In Steyr demonstrierten im Herbst 4.000 Beschäftigte gegen Schließungspläne bei MAN.
In Steyr demonstrierten im Herbst 4.000 Beschäftigte gegen Schließungspläne bei MAN.fotokerschi.at
Die MAN-Mitarbeiter in Steyr dürften gegen die Wolf-Übernahme gestimmt haben. Das sickerte am Donnerstag durch.

Zwei Drittel der Stimmen der Belegschaft hatte sich Ex-Magna-Mitarbeiter als Ergebnis gewünscht. Doch es sieht ganz anders aus. Es könnte zu einem Paukenschlag kommen.

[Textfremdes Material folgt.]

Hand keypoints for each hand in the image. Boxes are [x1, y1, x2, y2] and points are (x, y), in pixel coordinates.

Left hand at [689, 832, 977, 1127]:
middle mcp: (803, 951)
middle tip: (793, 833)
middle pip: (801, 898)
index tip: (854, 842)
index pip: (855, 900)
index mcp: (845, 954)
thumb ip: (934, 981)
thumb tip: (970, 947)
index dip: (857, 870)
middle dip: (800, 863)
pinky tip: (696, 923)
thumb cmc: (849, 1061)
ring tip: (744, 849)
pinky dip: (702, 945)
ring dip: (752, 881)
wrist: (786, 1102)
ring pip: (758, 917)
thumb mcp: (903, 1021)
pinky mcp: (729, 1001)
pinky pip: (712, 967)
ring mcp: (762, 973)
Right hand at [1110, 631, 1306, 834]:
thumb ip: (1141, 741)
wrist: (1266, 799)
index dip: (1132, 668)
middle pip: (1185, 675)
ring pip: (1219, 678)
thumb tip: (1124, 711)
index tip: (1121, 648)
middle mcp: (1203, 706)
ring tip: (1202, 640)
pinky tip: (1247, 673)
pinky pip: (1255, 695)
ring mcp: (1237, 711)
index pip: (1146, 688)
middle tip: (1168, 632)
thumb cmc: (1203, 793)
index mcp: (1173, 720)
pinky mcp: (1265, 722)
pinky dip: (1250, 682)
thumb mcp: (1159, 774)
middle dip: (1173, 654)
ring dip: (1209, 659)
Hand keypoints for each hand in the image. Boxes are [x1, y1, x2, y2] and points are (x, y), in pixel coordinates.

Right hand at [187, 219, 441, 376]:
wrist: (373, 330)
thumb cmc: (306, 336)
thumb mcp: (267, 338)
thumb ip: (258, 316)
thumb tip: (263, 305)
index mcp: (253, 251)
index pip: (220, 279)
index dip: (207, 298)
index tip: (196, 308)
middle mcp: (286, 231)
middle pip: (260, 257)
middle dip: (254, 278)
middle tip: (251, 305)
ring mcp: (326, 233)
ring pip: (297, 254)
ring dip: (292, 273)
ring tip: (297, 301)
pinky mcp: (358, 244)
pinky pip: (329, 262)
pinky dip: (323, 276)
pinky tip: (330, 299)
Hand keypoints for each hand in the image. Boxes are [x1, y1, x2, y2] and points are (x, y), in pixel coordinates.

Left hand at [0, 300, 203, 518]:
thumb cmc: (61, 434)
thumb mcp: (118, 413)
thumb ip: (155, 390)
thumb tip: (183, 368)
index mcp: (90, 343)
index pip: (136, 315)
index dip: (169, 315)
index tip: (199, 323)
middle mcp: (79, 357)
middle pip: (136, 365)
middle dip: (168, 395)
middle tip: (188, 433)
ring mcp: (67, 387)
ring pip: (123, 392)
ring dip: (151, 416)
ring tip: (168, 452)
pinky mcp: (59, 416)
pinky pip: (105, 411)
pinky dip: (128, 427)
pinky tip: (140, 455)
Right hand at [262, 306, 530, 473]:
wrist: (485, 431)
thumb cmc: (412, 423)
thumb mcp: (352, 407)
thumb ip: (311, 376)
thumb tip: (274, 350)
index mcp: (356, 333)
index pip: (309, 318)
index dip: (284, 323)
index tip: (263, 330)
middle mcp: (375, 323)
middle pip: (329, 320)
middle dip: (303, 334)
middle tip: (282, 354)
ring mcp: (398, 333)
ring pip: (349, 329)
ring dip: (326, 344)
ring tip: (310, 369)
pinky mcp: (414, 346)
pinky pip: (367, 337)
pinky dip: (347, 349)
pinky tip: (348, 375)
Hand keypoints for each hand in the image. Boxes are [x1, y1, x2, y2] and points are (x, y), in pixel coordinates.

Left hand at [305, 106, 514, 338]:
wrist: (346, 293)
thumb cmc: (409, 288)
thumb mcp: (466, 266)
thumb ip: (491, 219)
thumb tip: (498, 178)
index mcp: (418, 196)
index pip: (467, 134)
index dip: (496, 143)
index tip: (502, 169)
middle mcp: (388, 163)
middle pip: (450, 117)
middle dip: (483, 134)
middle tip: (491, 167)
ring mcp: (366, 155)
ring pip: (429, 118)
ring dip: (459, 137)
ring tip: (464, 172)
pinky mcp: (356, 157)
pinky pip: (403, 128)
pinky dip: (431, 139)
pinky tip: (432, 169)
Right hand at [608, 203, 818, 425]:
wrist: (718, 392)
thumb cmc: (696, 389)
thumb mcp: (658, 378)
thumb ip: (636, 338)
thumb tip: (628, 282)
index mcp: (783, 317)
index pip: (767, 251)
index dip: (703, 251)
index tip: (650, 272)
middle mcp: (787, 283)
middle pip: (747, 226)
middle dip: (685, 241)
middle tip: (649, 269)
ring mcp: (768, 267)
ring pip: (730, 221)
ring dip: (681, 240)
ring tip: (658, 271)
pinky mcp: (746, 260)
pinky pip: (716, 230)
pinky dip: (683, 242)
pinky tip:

Seit 7 Uhr Früh werden die Stimmen ausgezählt. Und am Donnerstagvormittag sickerten dann schon erste Ergebnisse durch. Mehr als 2.356 Beschäftigte waren stimmberechtigt. Und angeblich stimmten mehr als 60 Prozent gegen das Übernahmeangebot. 

Mehr als 60 Prozent gegen Wolf-Plan

Insgesamt gab es demnach 2.188 gültige Stimmen, davon waren laut ORF 63,9 Prozent gegen die Wolf-Übernahme, 34,9 Prozent waren dafür, 1,2 Prozent der Stimmen waren ungültig. 

Bei den Leasingkräften soll die Ablehnung mit 71,4 Prozent laut ORF noch höher gewesen sein als bei der Stammbelegschaft.

Betriebsratschef: "Zusperren keine Option"

Wolf wollte das Werk mit 1. Jänner 2023 übernehmen. Sein Deal: 600 Mitarbeiter hätten gehen müssen, sie hätten im Gegenzug 10.000 Euro einmalig bekommen. Die restliche Belegschaft hätte auf 15 Prozent Gehalt verzichten müssen.

Wie geht es bei einem negativen Ergebnis weiter? Betriebsratschef Erich Schwarz sagt im "Heute"-Gespräch jedenfalls: "Zusperren ist für uns keine Option". Neben Wolf gebe es weitere Interessenten, die dann investieren wollen, so Schwarz.